**PAGE TEXT:**
Re: Squid is OK, but which UNIX for high loads?

From: Stewart Forster <[email protected]>
Date: Fri, 23 May 1997 13:07:05 +1000

> Have you tried increasing your TCP Listen Queue? This sounds like the listen
> queue is overflowing. On Solaris, you can use "ndd" to increase it, on Linux,
> you need a kernel/libc(?)/squid rebuild.

        This will only help minimally (5% performance diff if even that). This
is not the bottleneck that you are hitting. Squid under heavy loads
experiences multiple bottlenecks which I'll explain:

1) UDP_HIT_OBJ causes a disk access every time, and causes squid to wait until
    the object is gotten off disk. We experienced a substantial speed gain by
    modifiying the code to only return UDP_HIT_OBJ's on object in memory.
2) At 70000 hits/hr you might be starting to hit VM limits with 256Mb, as each
    incoming object in brought into RAM completely before being written to
disk.
    I have mentioned several times on this list that you need a VM friendly
    malloc routine. NB. GNU-malloc and libc malloc are NOT VM friendly. We
    experienced a 5x speedup under tight memory operations when moving to a
    VM friendly malloc. Our malloc routine was written internal to our company
    by myself so I can't redistribute it, but it has the following properties:
        a) Separates malloc meta-data from malloc allocated space
        b) Keep ALL allocations (meta data and allocated space) on VM page
            boundaries.
        c) Keeps all like-sized allocations together on the same VM page.
        d) Any allocations occur from as low in the address space as possible.
    Squid does many small allocs and frees, requiring the malloc free list to
    be searched constantly. By separating the freelist meta-data from the
    allocated space, all the allocated space doesn't need to be paged in when
    looking for a free block, and so thrashing is reduced. Further, by keeping
    allocations on page boundaries and like sized allocations together, cross
    page usage overlap is prevented, hence reducing thrashing again.

**GIVEN TASK:**
Please extract the stretch of the Squid mailing list post from "Squid does many" through "reducing thrashing again.", copying it unchanged.

**DATA PROVIDED:**
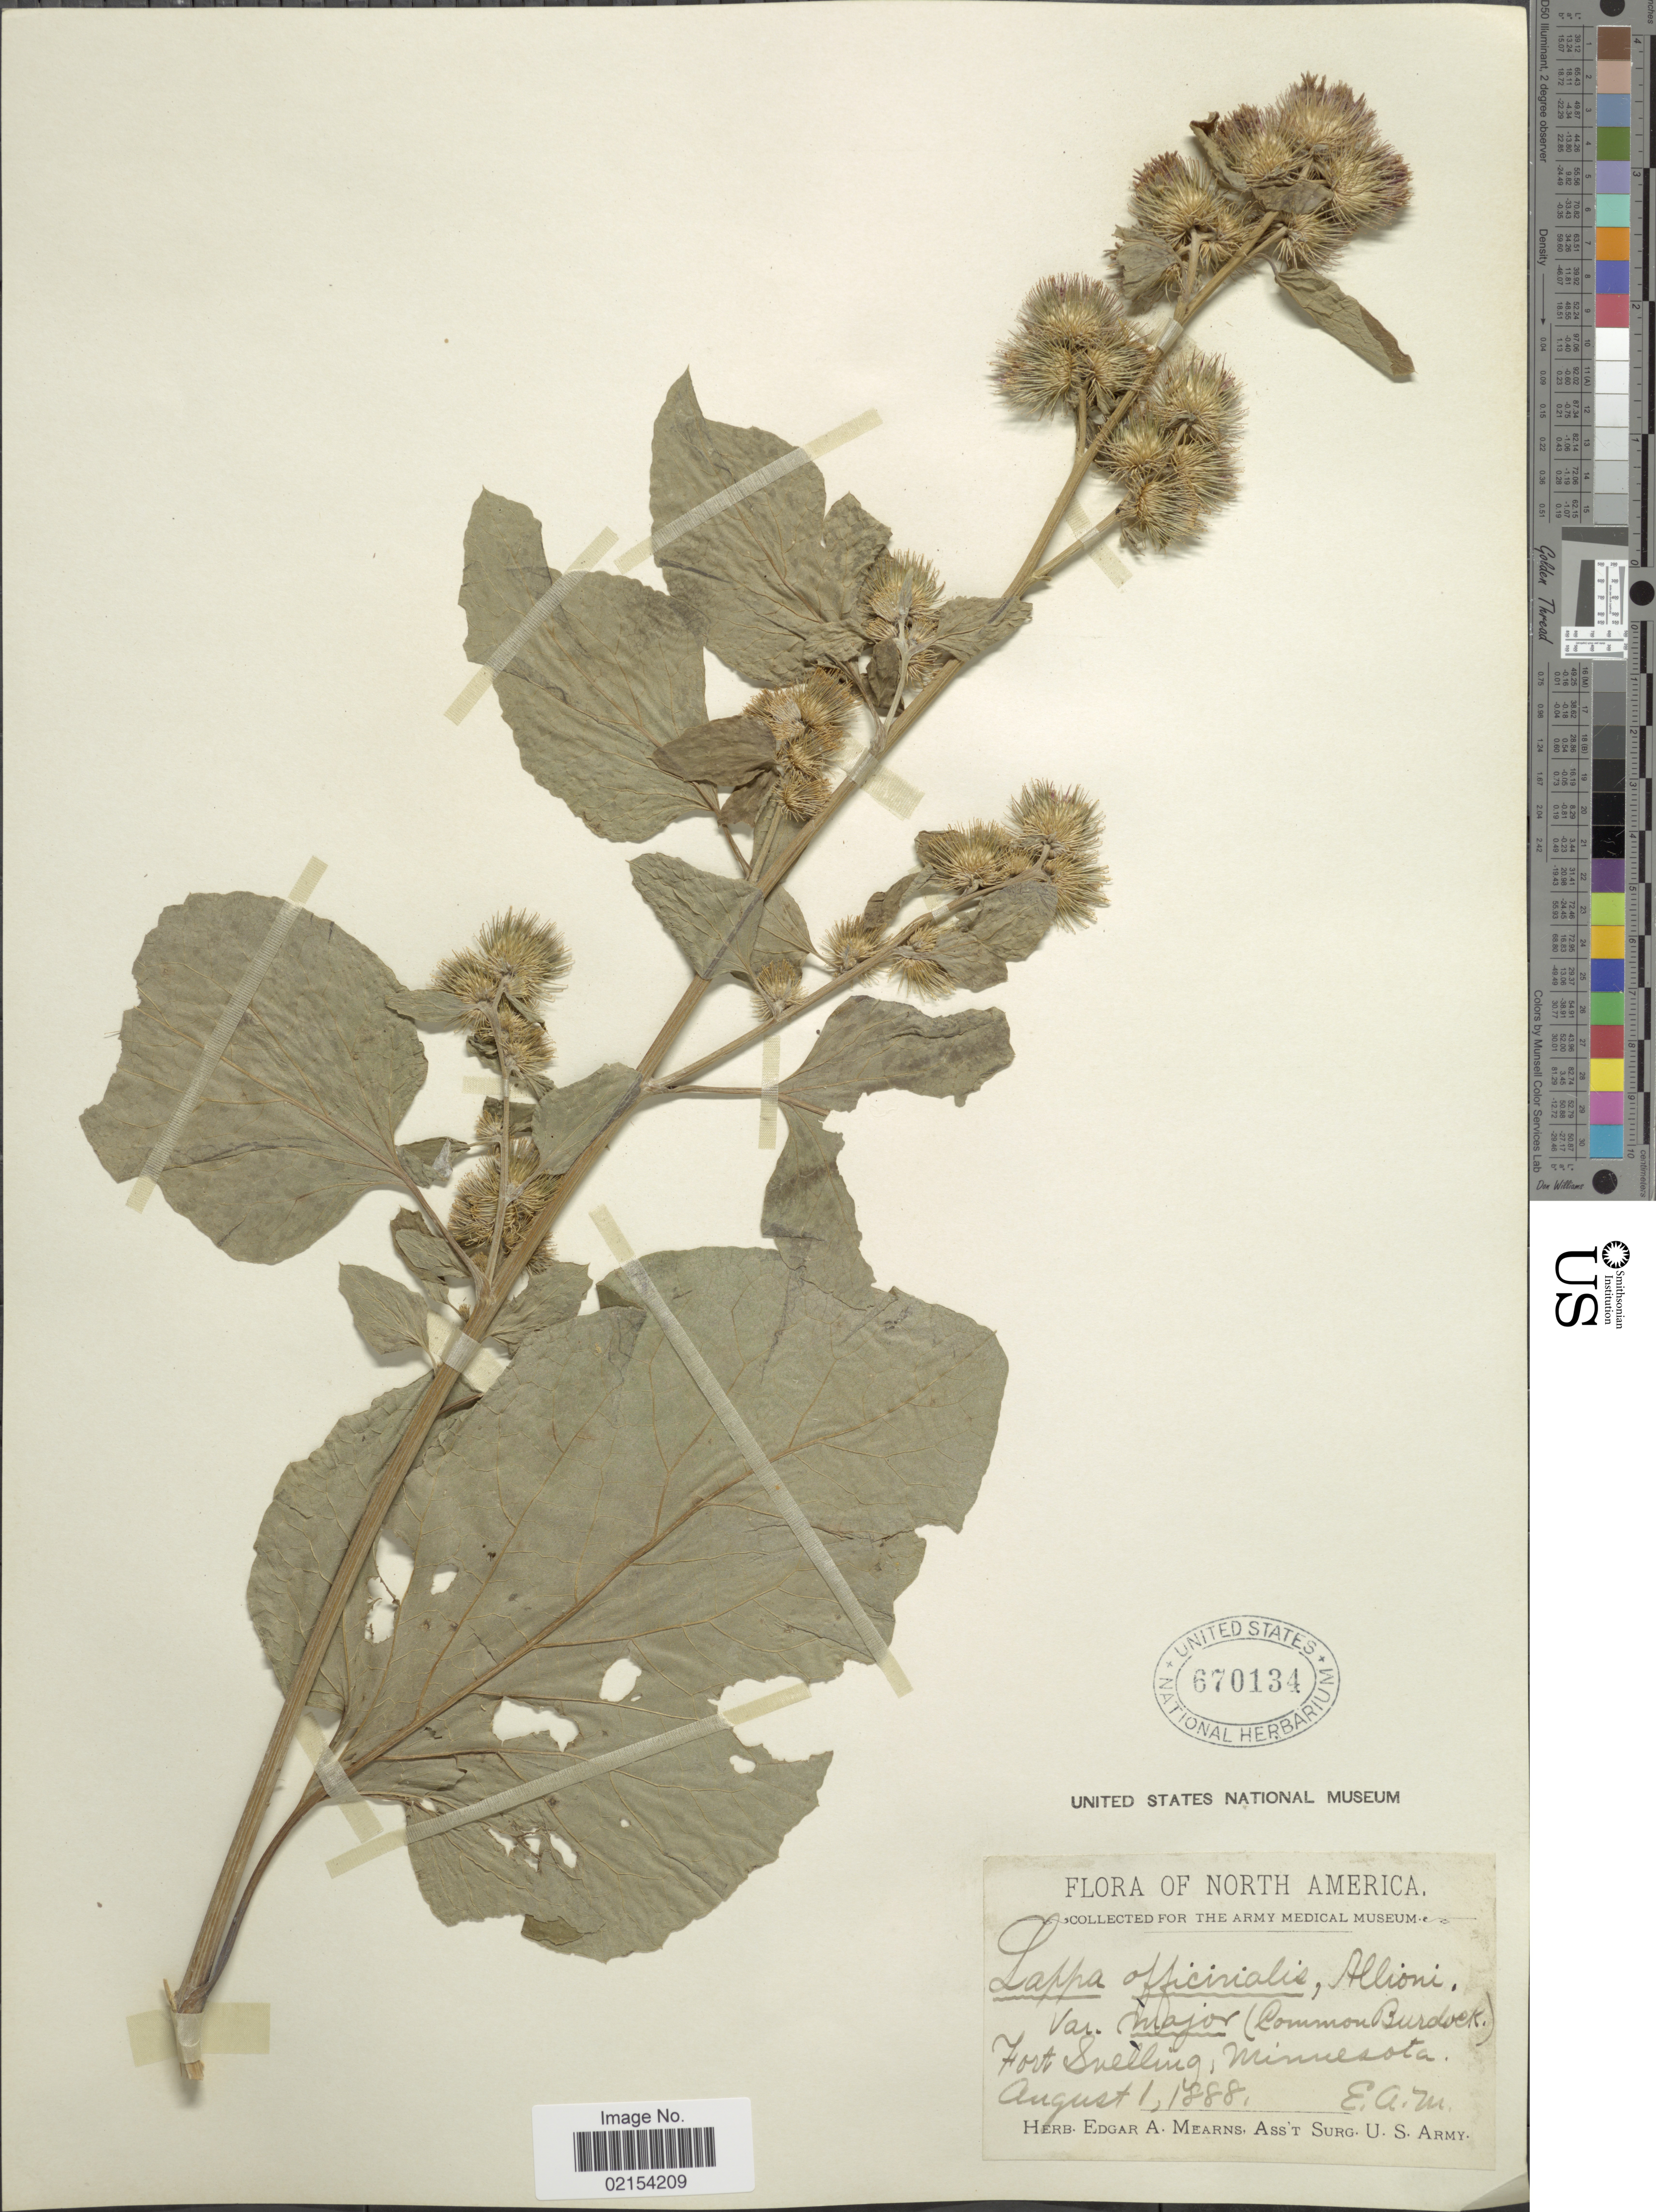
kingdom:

**RESULT:**
Squid does many small allocs and frees, requiring the malloc free list to
    be searched constantly. By separating the freelist meta-data from the
    allocated space, all the allocated space doesn't need to be paged in when
    looking for a free block, and so thrashing is reduced. Further, by keeping
    allocations on page boundaries and like sized allocations together, cross
    page usage overlap is prevented, hence reducing thrashing again.